Assim como outros grupos terroristas, o Hamas aceitava abertamente doações de seus “simpatizantes” em carteiras de criptomoedas até abril deste ano, quando interrompeu a divulgação dessas práticas.

Ao deixar de anunciar as carteiras por meio das quais recebia as contribuições, o grupo justificou que a ação era necessária para salvaguardar seus colaboradores, que vinham sofrendo ameaças crescentes.

As ameaças a que se refere são as sanções impostas pelas regulações AML/CFT, a sigla em inglês para Anti-Money Laundering e Countering the Financing of Terrorism, respectivamente, Regulamentações Internacionais Contra Lavagem de Dinheiro e Combate ao Financiamento do Terrorismo.

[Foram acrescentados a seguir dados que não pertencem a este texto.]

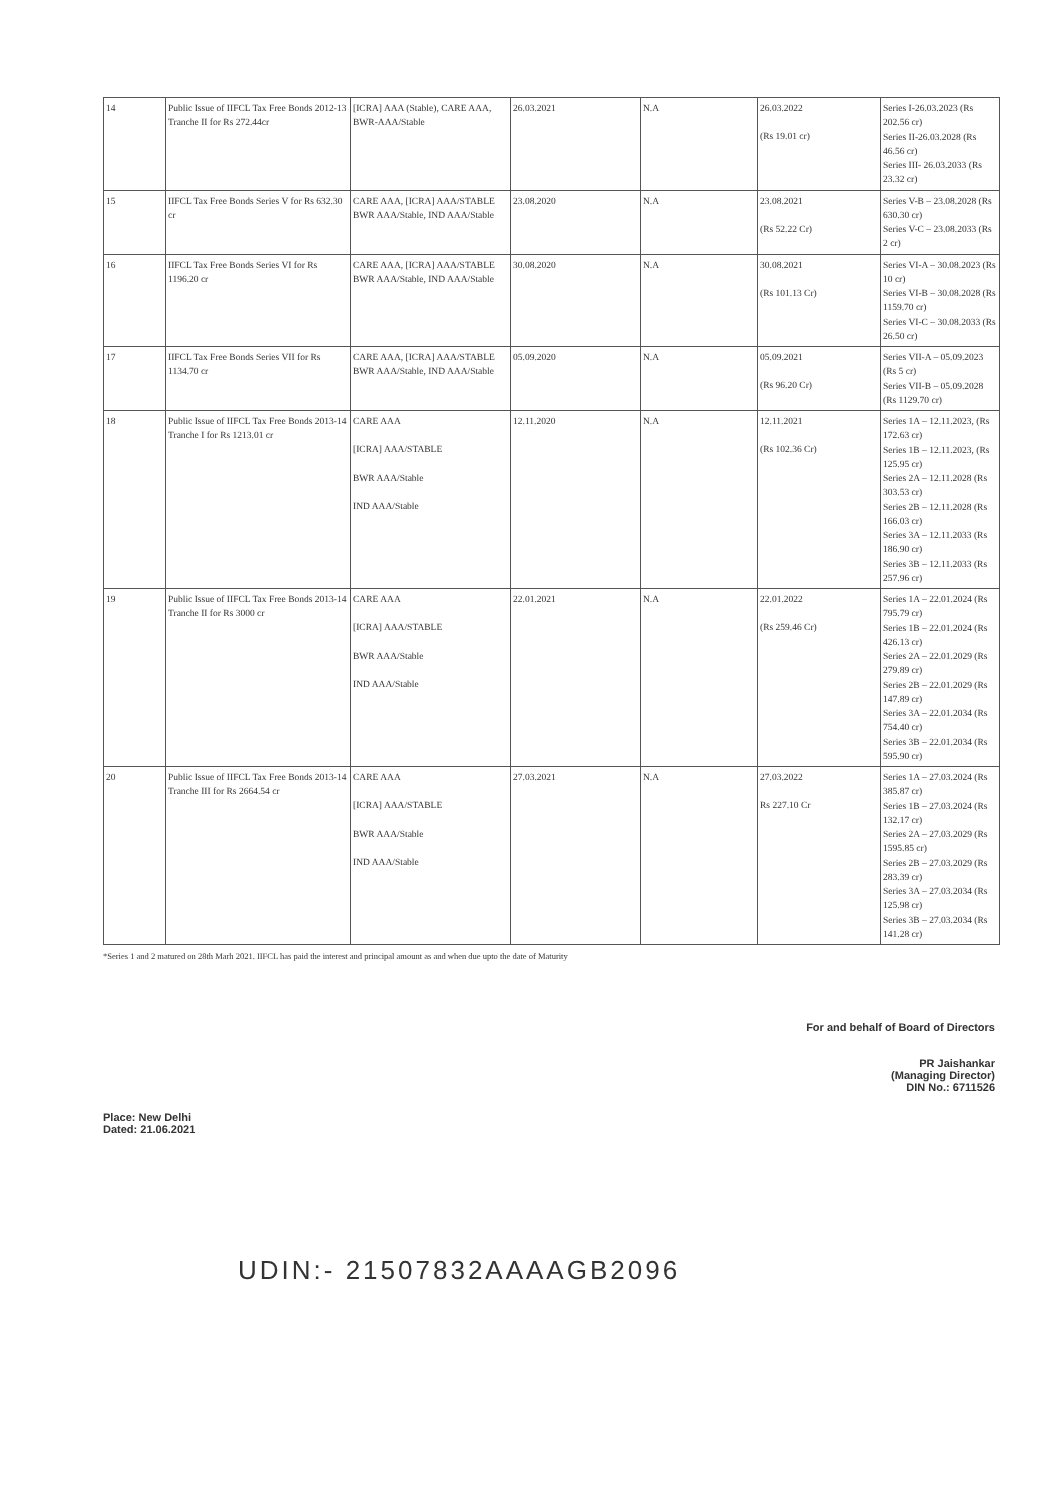| 14 | Public Issue of IIFCL Tax Free Bonds 2012-13 Tranche II for Rs 272.44cr | [ICRA] AAA (Stable), CARE AAA, BWR-AAA/Stable | 26.03.2021 | N.A | 26.03.2022 (Rs 19.01 cr) | Series I-26.03.2023 (Rs 202.56 cr) Series II-26.03.2028 (Rs 46.56 cr) Series III- 26.03.2033 (Rs 23.32 cr) |
| 15 | IIFCL Tax Free Bonds Series V for Rs 632.30 cr | CARE AAA, [ICRA] AAA/STABLE BWR AAA/Stable, IND AAA/Stable | 23.08.2020 | N.A | 23.08.2021 (Rs 52.22 Cr) | Series V-B – 23.08.2028 (Rs 630.30 cr) Series V-C – 23.08.2033 (Rs 2 cr) |
| 16 | IIFCL Tax Free Bonds Series VI for Rs 1196.20 cr | CARE AAA, [ICRA] AAA/STABLE BWR AAA/Stable, IND AAA/Stable | 30.08.2020 | N.A | 30.08.2021 (Rs 101.13 Cr) | Series VI-A – 30.08.2023 (Rs 10 cr) Series VI-B – 30.08.2028 (Rs 1159.70 cr) Series VI-C – 30.08.2033 (Rs 26.50 cr) |
| 17 | IIFCL Tax Free Bonds Series VII for Rs 1134.70 cr | CARE AAA, [ICRA] AAA/STABLE BWR AAA/Stable, IND AAA/Stable | 05.09.2020 | N.A | 05.09.2021 (Rs 96.20 Cr) | Series VII-A – 05.09.2023 (Rs 5 cr) Series VII-B – 05.09.2028 (Rs 1129.70 cr) |
| 18 | Public Issue of IIFCL Tax Free Bonds 2013-14 Tranche I for Rs 1213.01 cr | CARE AAA [ICRA] AAA/STABLE BWR AAA/Stable IND AAA/Stable | 12.11.2020 | N.A | 12.11.2021 (Rs 102.36 Cr) | Series 1A – 12.11.2023, (Rs 172.63 cr) Series 1B – 12.11.2023, (Rs 125.95 cr) Series 2A – 12.11.2028 (Rs 303.53 cr) Series 2B – 12.11.2028 (Rs 166.03 cr) Series 3A – 12.11.2033 (Rs 186.90 cr) Series 3B – 12.11.2033 (Rs 257.96 cr) |
| 19 | Public Issue of IIFCL Tax Free Bonds 2013-14 Tranche II for Rs 3000 cr | CARE AAA [ICRA] AAA/STABLE BWR AAA/Stable IND AAA/Stable | 22.01.2021 | N.A | 22.01.2022 (Rs 259.46 Cr) | Series 1A – 22.01.2024 (Rs 795.79 cr) Series 1B – 22.01.2024 (Rs 426.13 cr) Series 2A – 22.01.2029 (Rs 279.89 cr) Series 2B – 22.01.2029 (Rs 147.89 cr) Series 3A – 22.01.2034 (Rs 754.40 cr) Series 3B – 22.01.2034 (Rs 595.90 cr) |
| 20 | Public Issue of IIFCL Tax Free Bonds 2013-14 Tranche III for Rs 2664.54 cr | CARE AAA [ICRA] AAA/STABLE BWR AAA/Stable IND AAA/Stable | 27.03.2021 | N.A | 27.03.2022 Rs 227.10 Cr | Series 1A – 27.03.2024 (Rs 385.87 cr) Series 1B – 27.03.2024 (Rs 132.17 cr) Series 2A – 27.03.2029 (Rs 1595.85 cr) Series 2B – 27.03.2029 (Rs 283.39 cr) Series 3A – 27.03.2034 (Rs 125.98 cr) Series 3B – 27.03.2034 (Rs 141.28 cr) |
*Series 1 and 2 matured on 28th Marh 2021. IIFCL has paid the interest and principal amount as and when due upto the date of Maturity
Place: New Delhi
Dated: 21.06.2021
For and behalf of Board of Directors
PR Jaishankar
(Managing Director)
DIN No.: 6711526
UDIN:- 21507832AAAAGB2096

As regras de AML/CFT têm sido implementadas por diversas nações em todo o mundo, principalmente pelos governos dos EUA e Israel. Além de congelar os ativos de grupos terroristas, usuários que fizeram doações ou transferências podem ter contas congeladas e serem investigados por suas ligações com as organizações criminosas.

Ainda que possa parecer simples, como congelar a conta bancária de um criminoso, a operação é bastante mais intrincada, pois precisa ser engendrada em dois níveis: nas redes de blockchain, onde não é possível congelar ou interferir nas transações, e no sistema financeiro convencional, quando os criptoativos, ao serem convertidos, podem ser bloqueados.

Anonimato e impossibilidade de congelamento nas redes blockchain 

“Em princípio, nas redes de blockchain públicas descentralizadas, como a do Bitcoin, por exemplo, não há a possibilidade de congelamento de ativos”, explica Pedro Magalhães, desenvolvedor especialista em Blockchain e cofundador da Iora Labs, empresa que faz verificação de contratos digitais.

“Por natureza, o algoritmo do bitcoin não pode ser impedido de nada, ele não pode ser congelado. Ele foi feito para não haver intermediários, como os bancos tradicionais, justamente para evitar qualquer tipo de congelamento e para não haver qualquer tipo de interferência externa”.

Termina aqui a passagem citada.